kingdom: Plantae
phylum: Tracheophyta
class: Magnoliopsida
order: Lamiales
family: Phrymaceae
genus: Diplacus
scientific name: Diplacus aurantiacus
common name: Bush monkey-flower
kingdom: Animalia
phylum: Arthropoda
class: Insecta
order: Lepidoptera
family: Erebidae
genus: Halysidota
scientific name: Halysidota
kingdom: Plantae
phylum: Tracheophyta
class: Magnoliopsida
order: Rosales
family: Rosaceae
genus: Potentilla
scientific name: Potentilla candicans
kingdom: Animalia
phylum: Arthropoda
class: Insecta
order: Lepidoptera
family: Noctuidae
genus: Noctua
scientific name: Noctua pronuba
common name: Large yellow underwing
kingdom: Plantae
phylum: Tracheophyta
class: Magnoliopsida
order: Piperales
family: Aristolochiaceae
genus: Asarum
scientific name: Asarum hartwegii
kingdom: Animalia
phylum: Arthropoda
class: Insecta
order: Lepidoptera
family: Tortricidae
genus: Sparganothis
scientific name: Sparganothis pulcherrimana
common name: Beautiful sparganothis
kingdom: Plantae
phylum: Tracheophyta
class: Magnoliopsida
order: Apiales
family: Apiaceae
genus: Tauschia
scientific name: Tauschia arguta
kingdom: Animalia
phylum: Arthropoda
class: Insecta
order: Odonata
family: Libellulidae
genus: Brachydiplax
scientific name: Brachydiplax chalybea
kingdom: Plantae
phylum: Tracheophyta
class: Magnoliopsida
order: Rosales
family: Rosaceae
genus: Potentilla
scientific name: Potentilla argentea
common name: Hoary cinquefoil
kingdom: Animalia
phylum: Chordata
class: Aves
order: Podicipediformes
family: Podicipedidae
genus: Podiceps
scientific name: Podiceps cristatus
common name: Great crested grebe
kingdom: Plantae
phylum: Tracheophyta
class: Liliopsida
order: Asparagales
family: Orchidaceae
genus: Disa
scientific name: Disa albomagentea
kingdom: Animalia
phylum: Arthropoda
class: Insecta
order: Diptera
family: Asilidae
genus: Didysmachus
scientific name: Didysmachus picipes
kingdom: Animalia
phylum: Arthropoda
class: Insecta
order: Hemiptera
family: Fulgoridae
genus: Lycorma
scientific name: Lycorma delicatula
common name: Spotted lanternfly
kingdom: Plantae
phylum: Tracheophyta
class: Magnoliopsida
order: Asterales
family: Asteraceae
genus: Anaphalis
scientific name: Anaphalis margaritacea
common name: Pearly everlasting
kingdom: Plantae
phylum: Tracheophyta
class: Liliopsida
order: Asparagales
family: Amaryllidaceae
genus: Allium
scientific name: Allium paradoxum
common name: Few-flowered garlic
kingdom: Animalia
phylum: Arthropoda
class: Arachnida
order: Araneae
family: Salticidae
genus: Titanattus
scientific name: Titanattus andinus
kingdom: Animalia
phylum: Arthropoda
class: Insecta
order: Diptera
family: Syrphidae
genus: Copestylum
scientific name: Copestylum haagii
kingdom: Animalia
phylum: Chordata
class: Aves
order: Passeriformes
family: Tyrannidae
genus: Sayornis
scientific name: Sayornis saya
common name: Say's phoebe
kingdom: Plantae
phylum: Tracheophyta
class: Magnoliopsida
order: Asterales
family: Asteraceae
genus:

..........

## EXERCISE AIM
Rewrite the material above with "common name" switched to "vernacular name" at every occurrence, leaving everything else unchanged.

## COMPLETE RESPONSE
kingdom: Plantae
phylum: Tracheophyta
class: Magnoliopsida
order: Lamiales
family: Phrymaceae
genus: Diplacus
scientific name: Diplacus aurantiacus
vernacular name: Bush monkey-flower
kingdom: Animalia
phylum: Arthropoda
class: Insecta
order: Lepidoptera
family: Erebidae
genus: Halysidota
scientific name: Halysidota
kingdom: Plantae
phylum: Tracheophyta
class: Magnoliopsida
order: Rosales
family: Rosaceae
genus: Potentilla
scientific name: Potentilla candicans
kingdom: Animalia
phylum: Arthropoda
class: Insecta
order: Lepidoptera
family: Noctuidae
genus: Noctua
scientific name: Noctua pronuba
vernacular name: Large yellow underwing
kingdom: Plantae
phylum: Tracheophyta
class: Magnoliopsida
order: Piperales
family: Aristolochiaceae
genus: Asarum
scientific name: Asarum hartwegii
kingdom: Animalia
phylum: Arthropoda
class: Insecta
order: Lepidoptera
family: Tortricidae
genus: Sparganothis
scientific name: Sparganothis pulcherrimana
vernacular name: Beautiful sparganothis
kingdom: Plantae
phylum: Tracheophyta
class: Magnoliopsida
order: Apiales
family: Apiaceae
genus: Tauschia
scientific name: Tauschia arguta
kingdom: Animalia
phylum: Arthropoda
class: Insecta
order: Odonata
family: Libellulidae
genus: Brachydiplax
scientific name: Brachydiplax chalybea
kingdom: Plantae
phylum: Tracheophyta
class: Magnoliopsida
order: Rosales
family: Rosaceae
genus: Potentilla
scientific name: Potentilla argentea
vernacular name: Hoary cinquefoil
kingdom: Animalia
phylum: Chordata
class: Aves
order: Podicipediformes
family: Podicipedidae
genus: Podiceps
scientific name: Podiceps cristatus
vernacular name: Great crested grebe
kingdom: Plantae
phylum: Tracheophyta
class: Liliopsida
order: Asparagales
family: Orchidaceae
genus: Disa
scientific name: Disa albomagentea
kingdom: Animalia
phylum: Arthropoda
class: Insecta
order: Diptera
family: Asilidae
genus: Didysmachus
scientific name: Didysmachus picipes
kingdom: Animalia
phylum: Arthropoda
class: Insecta
order: Hemiptera
family: Fulgoridae
genus: Lycorma
scientific name: Lycorma delicatula
vernacular name: Spotted lanternfly
kingdom: Plantae
phylum: Tracheophyta
class: Magnoliopsida
order: Asterales
family: Asteraceae
genus: Anaphalis
scientific name: Anaphalis margaritacea
vernacular name: Pearly everlasting
kingdom: Plantae
phylum: Tracheophyta
class: Liliopsida
order: Asparagales
family: Amaryllidaceae
genus: Allium
scientific name: Allium paradoxum
vernacular name: Few-flowered garlic
kingdom: Animalia
phylum: Arthropoda
class: Arachnida
order: Araneae
family: Salticidae
genus: Titanattus
scientific name: Titanattus andinus
kingdom: Animalia
phylum: Arthropoda
class: Insecta
order: Diptera
family: Syrphidae
genus: Copestylum
scientific name: Copestylum haagii
kingdom: Animalia
phylum: Chordata
class: Aves
order: Passeriformes
family: Tyrannidae
genus: Sayornis
scientific name: Sayornis saya
vernacular name: Say's phoebe
kingdom: Plantae
phylum: Tracheophyta
class: Magnoliopsida
order: Asterales
family: Asteraceae
genus:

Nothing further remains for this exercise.